**WHAT IS REQUIRED:** Repeat the material below. Keep every line exactly as written.

'''

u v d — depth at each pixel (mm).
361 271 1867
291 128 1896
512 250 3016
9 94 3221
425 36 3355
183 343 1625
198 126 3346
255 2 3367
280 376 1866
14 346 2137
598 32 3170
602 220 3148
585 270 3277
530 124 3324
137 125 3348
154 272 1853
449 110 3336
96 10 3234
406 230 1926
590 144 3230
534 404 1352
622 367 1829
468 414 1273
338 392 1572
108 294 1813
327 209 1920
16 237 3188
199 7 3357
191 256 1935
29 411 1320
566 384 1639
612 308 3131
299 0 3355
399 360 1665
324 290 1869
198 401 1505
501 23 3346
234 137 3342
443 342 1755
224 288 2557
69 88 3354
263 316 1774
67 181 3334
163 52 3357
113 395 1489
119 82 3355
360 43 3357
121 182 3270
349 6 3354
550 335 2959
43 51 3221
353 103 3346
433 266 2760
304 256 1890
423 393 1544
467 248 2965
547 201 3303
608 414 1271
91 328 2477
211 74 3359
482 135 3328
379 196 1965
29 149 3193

'''

**TASK RESPONSE:**
u v d — depth at each pixel (mm).
361 271 1867
291 128 1896
512 250 3016
9 94 3221
425 36 3355
183 343 1625
198 126 3346
255 2 3367
280 376 1866
14 346 2137
598 32 3170
602 220 3148
585 270 3277
530 124 3324
137 125 3348
154 272 1853
449 110 3336
96 10 3234
406 230 1926
590 144 3230
534 404 1352
622 367 1829
468 414 1273
338 392 1572
108 294 1813
327 209 1920
16 237 3188
199 7 3357
191 256 1935
29 411 1320
566 384 1639
612 308 3131
299 0 3355
399 360 1665
324 290 1869
198 401 1505
501 23 3346
234 137 3342
443 342 1755
224 288 2557
69 88 3354
263 316 1774
67 181 3334
163 52 3357
113 395 1489
119 82 3355
360 43 3357
121 182 3270
349 6 3354
550 335 2959
43 51 3221
353 103 3346
433 266 2760
304 256 1890
423 393 1544
467 248 2965
547 201 3303
608 414 1271
91 328 2477
211 74 3359
482 135 3328
379 196 1965
29 149 3193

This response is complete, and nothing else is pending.